“Huh? What is?”
“The speed at which cherry blossoms fall. It’s five centimeters per second.”
Creator: Makoto Shinkai
Studio: CoMix Wave
Length: 63 minutes
Highlights: One of the most heartbreakingly beautiful films ever made.
The past two films we have examined as part of this series (My Neighbor Totoro and Spirited Away) have both been Studio Ghibli films, specifically Hayao Miyazaki films. While Miyazaki is undoubtedly one of the greats of contemporary anime, and one of my all-time favorite directors, there is one director I possibly like even more: Makoto Shinkai. Shinkai rose to fame after he created a 25-minute short film completely on his own, called Voices of A Distant Star. He wrote, animated, produced, directed, and voiced it himself; the only thing he couldn’t do were the female voices and the music. Since then, he has achieved popularity and critical acclaim, and has even been called the “new Miyazaki”. Since his early success, he has made four full-length films. Out of these, my favorite is his second film, 5 Centimeters Per Second, because it makes me cry. Every single time.

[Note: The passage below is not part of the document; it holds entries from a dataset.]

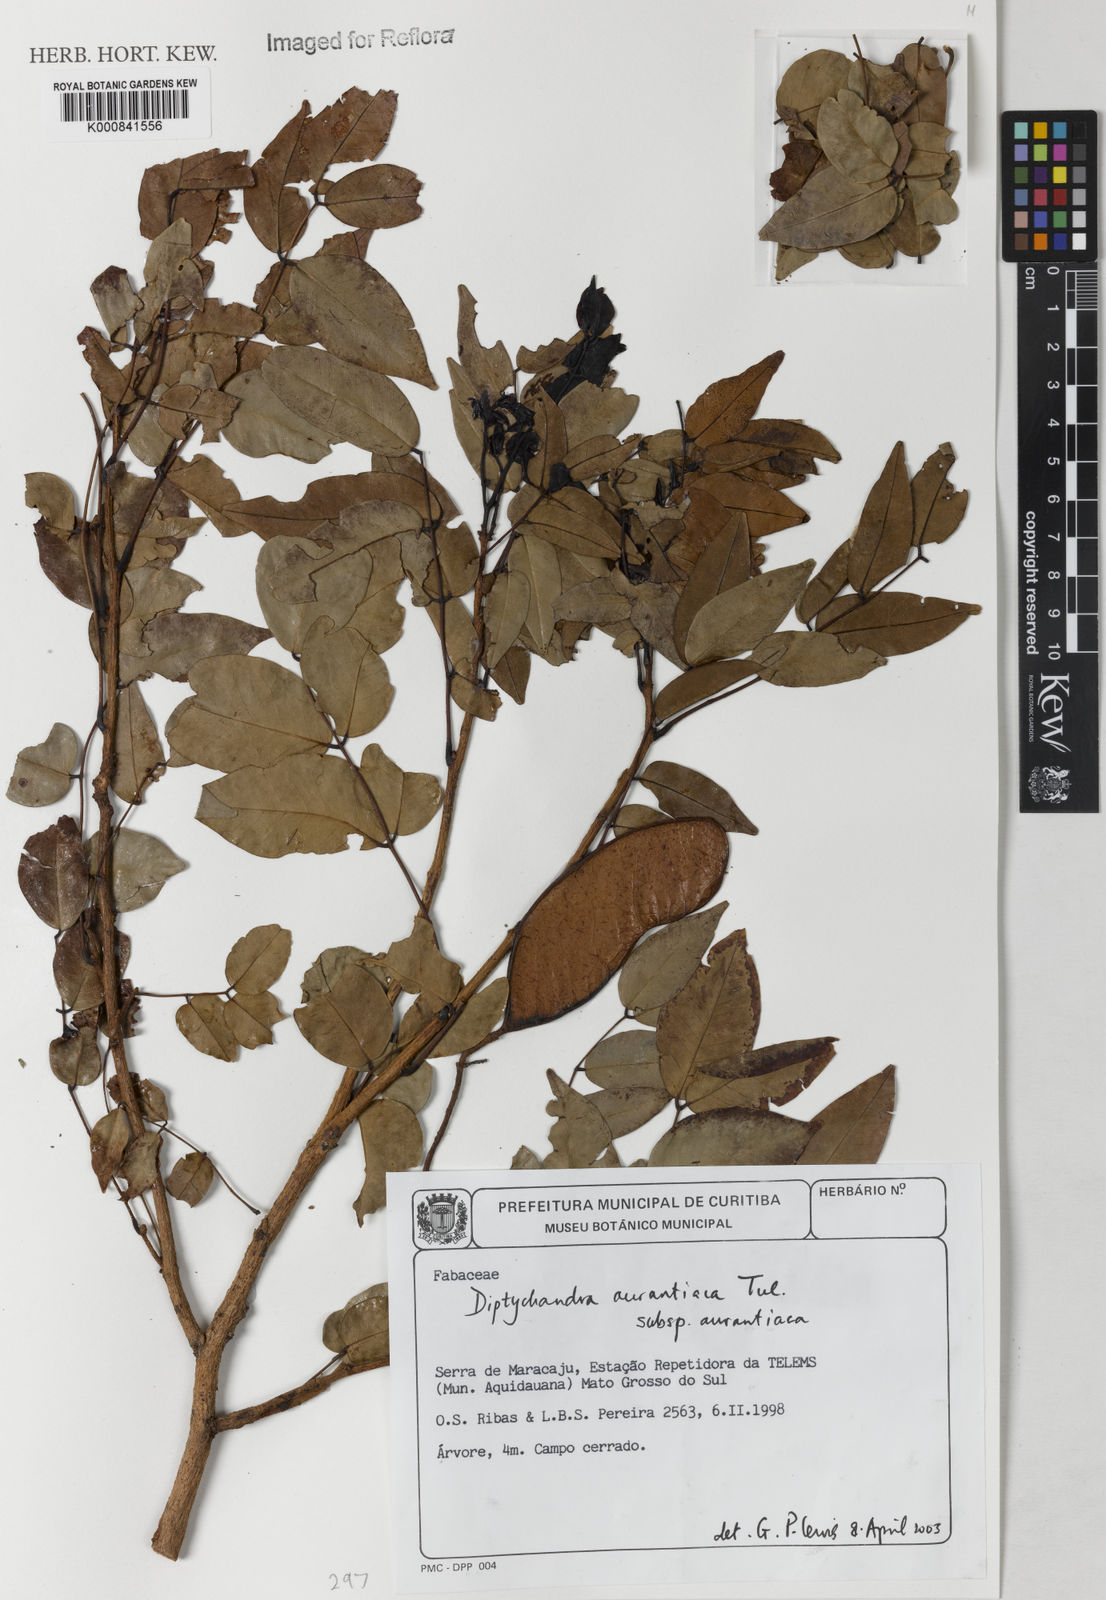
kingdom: Plantae
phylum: Tracheophyta
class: Magnoliopsida
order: Fabales
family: Fabaceae
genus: Diptychandra
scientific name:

The second act is called Cosmonaut, and picks up several years later when Takaki has moved to one of Japan’s small southern islands. This story is told mostly by a girl named Sumida Kanae, a native of the island and an avid surfer, who has fallen in love with Takaki. However, she is very shy, and can’t bring herself to tell Takaki how she feels about him. And more than that, Takaki is always texting on his phone, but he’s never texting her…
The film is interesting in that it is a love story where none of the characters are ever able to find their love. All of the love they carry is unrequited, either because of circumstances outside their control or because of their inability to let themselves find happiness. The film is so touching because it is so accurately able to sum up and express an experience that every person has gone through, showing the sort of beauty and self-awareness in the everyday that most of us only see a rare few times in our lives. In addition, the film is a complex philosophical piece on people and the nature of love, talking about how life isn’t a fairy tale and that we don’t always find love or happiness, but how we have to move on and live our lives regardless. The title of the film comes from the speed at which cherry blossoms fall from the tree to the ground, and is used as a metaphor for falling in love. Another motif is using a rocket and images of the stars as a way of illustrating how far away someone is whom we love but who doesn’t love us.
I guess I’m letting my hopeless romantic side shine through a bit here. Like I said, this movie makes me cry, every single time. I don’t think there’s any other movie I have ever seen that I can say that about, and for that reason I cannot recommend 5 Centimeters Per Second highly enough. Please, just go watch this film. My words cannot give it the justice it deserves.